Brown soon acquired additional stations in the South, notable as WJBE was one of just five Black-owned radio stations by 1969. That year, he acquired WRDW in Augusta, Georgia, adding WEBB in Baltimore in 1970. These three stations represented, at that time, one-third of the nine Black-owned outlets in the country.

By 1973, financial issues were noticeable in two actions. The station was garnished in March for failure to pay royalties owed to the writers of 11 songs it played without permission, and later in the year, the federal government filed tax liens against the three JB Broadcasting stations for a total of $94,000 in unpaid taxes, mostly in Baltimore. In 1974, the station lost a contract lawsuit with the Associated Press. It was in 1976, however, that JB Broadcasting's financial picture soured considerably. That August, the Internal Revenue Service (IRS) seized property owned by the station since 1970 on Prosser Road, used for its transmitter site, to be auctioned. Cureton Communications, which was owed $6,000 for the erection of a replacement tower on the site after the original mast was damaged by high winds, forced WJBE into receivership the next month. However, the transfer of WJBE to a receiver was never consummated.

===Later years===
In 1979, JB Broadcasting sold WJBE to Broadcast Media of Knoxville, Inc., also a Black-owned firm, which retained the format, changing the call letters to WBMK. A change in shareholders of the company in 1983 brought in Bill Hays as a new half-owner for a time, but Thomas S. Crawford, the other owner, soon developed financial problems. On September 9, 1985, IRS representatives seized the transmitter site again, this time taking the station off the air. The move came just as WBMK had crept into the top 10 in the Knoxville radio ratings.

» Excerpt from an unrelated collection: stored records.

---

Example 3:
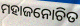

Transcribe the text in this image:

ମହାଜନୋଚିତ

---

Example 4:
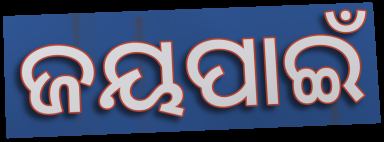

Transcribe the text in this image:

ଜୟପାଇଁ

WBMK returned to the air on October 7, nearly a month after the seizure, but significant damage had been done by the short outage. WKGN (1340 AM) dropped its evening talk programs to adopt an urban contemporary format and fill the void left by WBMK's silence. In late October, it then went full-time urban, cancelling its local sports talk show and other programs that no longer fit the format. In May 1986, Broadcast Media of Knoxville filed for bankruptcy, and on June 10, WBMK—a daytime-only station losing out to the reformatted WKGN—went off the air.

Crawford first sought to sell WBMK to Sunstar, Inc., but a deal was ultimately reached to sell the station to Word of Faith Fellowship, which returned it to air in 1987 as WEMG. The station soon after went off the air for good between 1988 and 1989. (Note: Sources vary on when WEMG ceased broadcasting. A 1993 list of silent AM stations in DX News gives its last air date as February 1988. The M Street Journal, in noting the license's expiration in 1996, gave a 1989 date for its last broadcast. A trustee's sale was slated in 1988 for the Prosser Road property due to indebtedness.)

==Legacy==
In 2012, former Tennessee state representative Joe E. Armstrong, who had worked as a salesman at WJBE while in college, acquired a station in the Knoxville area, the former WKTI and WWAM at 1040 kHz, and gave it the WJBE call sign; at the time, the city had no stations catering to the Black community.